A un anno dalla loro scadenza naturale, la Giunta regionale sembra pronta a rinnovare le nomine dei Comitati di gestione dei tre Ambiti territoriali di caccia. Un anno nel quale la Regione ha modificato le norme per la gestione degli Atc, uniformandole per i tre organismi regionali che devono conformarsi ad uno statuto tipo, anche in ragione del rimbalzo della competenza venatoria tra Regioni e Province in virtù dell’abortita riforma costituzionale.
Con il regolamento la Regione ha voluto superare le differenze fin qui esistenti fra gli Atc: stesse regole per le modalità di funzionamento degli organi, le procedure per la sostituzione o la revoca dei componenti il Comitato di gestione, le forme di impiego del volontariato, la tipologia e le modalità di svolgimento nel rapporto di collaborazione con l’eventuale personale tecnico e le modalità di consultazione, con una maggiore ‘voce’ riconosciuta agli agricoltori.
In virtù di questa riforma, ogni Ambito territoriale di caccia sarà gestito da un Comitato di gestione composto da venti membri: sedici nominati dalle associazioni ambientaliste, venatorie ed agricole, uno nominato dall’Anci (Associazione nazionale dei Comuni) Umbria e tre dalla Regione.
Solo che da giugno, quando è stato approvato il nuovo regolamento, sono passati mesi, segnati da profonde divisioni tra i cacciatori (soprattutto, per il nodo dei cinghialai), dai ricorsi degli ambientalisti e soprattutto dalle lucine rosse che sui bilanci che si sono accese a Perugia e a Terni, dove gli Atc, per far tornare i conti, sono stati costretti ad aumentare le quote a carico dei cacciatori.
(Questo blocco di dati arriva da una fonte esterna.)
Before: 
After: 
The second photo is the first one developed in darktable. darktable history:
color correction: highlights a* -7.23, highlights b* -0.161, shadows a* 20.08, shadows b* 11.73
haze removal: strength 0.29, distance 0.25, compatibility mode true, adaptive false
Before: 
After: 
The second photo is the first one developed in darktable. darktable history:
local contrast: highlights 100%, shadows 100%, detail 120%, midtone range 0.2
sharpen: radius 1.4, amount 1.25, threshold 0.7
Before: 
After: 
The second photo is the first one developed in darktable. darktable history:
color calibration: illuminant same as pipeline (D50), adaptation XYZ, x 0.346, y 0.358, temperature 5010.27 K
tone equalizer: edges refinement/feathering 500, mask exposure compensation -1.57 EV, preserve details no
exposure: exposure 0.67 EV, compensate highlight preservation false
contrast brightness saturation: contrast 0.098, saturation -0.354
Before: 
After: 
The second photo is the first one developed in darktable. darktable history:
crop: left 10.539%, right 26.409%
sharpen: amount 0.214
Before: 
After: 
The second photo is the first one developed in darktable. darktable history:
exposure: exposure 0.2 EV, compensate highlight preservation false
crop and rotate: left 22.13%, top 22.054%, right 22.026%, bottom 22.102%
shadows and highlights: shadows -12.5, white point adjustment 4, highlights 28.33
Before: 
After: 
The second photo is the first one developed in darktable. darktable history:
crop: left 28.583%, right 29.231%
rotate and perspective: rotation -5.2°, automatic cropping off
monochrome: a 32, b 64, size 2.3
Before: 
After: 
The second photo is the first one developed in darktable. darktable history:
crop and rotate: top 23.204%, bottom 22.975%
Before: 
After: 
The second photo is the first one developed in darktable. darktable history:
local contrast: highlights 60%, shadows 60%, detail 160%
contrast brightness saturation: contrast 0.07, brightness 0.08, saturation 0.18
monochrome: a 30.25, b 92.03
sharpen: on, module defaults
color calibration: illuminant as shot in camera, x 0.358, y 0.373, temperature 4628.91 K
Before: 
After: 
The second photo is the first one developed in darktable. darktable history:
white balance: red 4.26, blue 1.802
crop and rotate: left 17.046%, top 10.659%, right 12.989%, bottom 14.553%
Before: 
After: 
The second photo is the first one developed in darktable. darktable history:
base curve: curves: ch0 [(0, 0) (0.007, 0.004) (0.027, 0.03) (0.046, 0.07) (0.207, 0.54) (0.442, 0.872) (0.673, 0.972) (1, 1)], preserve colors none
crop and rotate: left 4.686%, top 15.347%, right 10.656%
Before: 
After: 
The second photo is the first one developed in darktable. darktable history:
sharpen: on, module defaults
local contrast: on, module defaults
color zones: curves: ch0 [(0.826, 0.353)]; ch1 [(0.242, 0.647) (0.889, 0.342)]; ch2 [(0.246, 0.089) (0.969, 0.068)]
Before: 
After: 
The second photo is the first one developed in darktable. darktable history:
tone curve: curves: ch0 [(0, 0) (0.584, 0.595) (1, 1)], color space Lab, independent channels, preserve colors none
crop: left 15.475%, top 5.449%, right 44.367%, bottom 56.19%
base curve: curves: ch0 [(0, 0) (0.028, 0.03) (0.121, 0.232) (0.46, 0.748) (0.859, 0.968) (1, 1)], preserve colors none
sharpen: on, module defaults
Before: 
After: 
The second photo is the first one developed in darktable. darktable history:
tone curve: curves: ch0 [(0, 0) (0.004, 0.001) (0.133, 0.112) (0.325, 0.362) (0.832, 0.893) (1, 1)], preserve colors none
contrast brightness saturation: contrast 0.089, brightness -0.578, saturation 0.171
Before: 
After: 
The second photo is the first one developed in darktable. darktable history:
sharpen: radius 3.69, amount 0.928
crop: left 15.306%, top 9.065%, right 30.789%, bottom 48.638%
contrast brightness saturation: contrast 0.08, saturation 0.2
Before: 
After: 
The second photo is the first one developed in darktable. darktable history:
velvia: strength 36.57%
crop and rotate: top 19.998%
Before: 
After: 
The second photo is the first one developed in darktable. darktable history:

Quote che vengono decise autonomamente dagli Atc sulla base, appunto, delle spese programmate e della situazione finanziaria. E che con il nuovo corso dovranno essere scelte “d’intesa con la Regione”.
Che nel Perugino e nel Ternano risulta appesantita dal notevole incremento dei rimborsi agli agricoltori per i danni prodotti dalla fauna selvatica.Rimborsi a cui contribuiscono anche gli Atc, il cui Comitato di gestione, che poi elegge al proprio interno un Ufficio di presidenza, è espressione delle associazioni venatorie, ambientaliste ed agricole più rappresentative nei territori, oltre che degli enti pubblici, con l’ingresso quest’anno della rappresentanza scelta dall’Anci (l’Associazione nazionale dei Comuni). Raccolte le proposte,è poi la Regioni a fare le nomine. Naturalmente, i membri indicati in quota agli enti locali, a seconda che abbiano o meno una sensibilità venatoria o dell’associazione di cui fanno parte, spostano gli equilibri già dati dal “peso” di ciascuna sigla.
Anche alla luce dell’attuale gestione, scontata la riconferma alla guida dell’Atc del Folignate-Spoletino di Luciano Calabresi, in quota Federcaccia, l’associazione venatoria più rappresentata negli Atc umbri. Ma secondo indiscrezioni, nonostante le tensioni sui bilanci, anche nel Perugino l’attuale presidente Igor Cruciani (Confagricoltura) resterebbe al suo posto. Più complesso trovare la quadra nel Ternano, dove il precedente Comitato contava 11 membri, anche per il mutato equilibrio numerico tra le associazioni venatorie. Anche qui la presidenza, comunque, sarà espressione degli agricoltori, in quota Cia.
Ma non c’è solo la ‘grana’ cinghiali a tenere alta l’attenzione (e la tensione) sugli Atc umbri. C’è infatti il braccio di ferro tra ambientalisti e cacciatori sul calendario venatorio, destinato ad approdare nelle aule di tribunale. E poi i malumori relativi alla gestione delle zone di ripopolamento e cattura, che incidono sui bilanci e sui servizi effettivamente svolti dagli Atc.
E poi c’è da vedere l’applicazione concreta della novità rappresentata dall’introduzione della figura del cacciatore “formato”, con la possibilità degli Atc, con programmi approvati dalla Regione, di promuovere e organizzare corsi di formazione e aggiornamento dei cacciatori iscritti.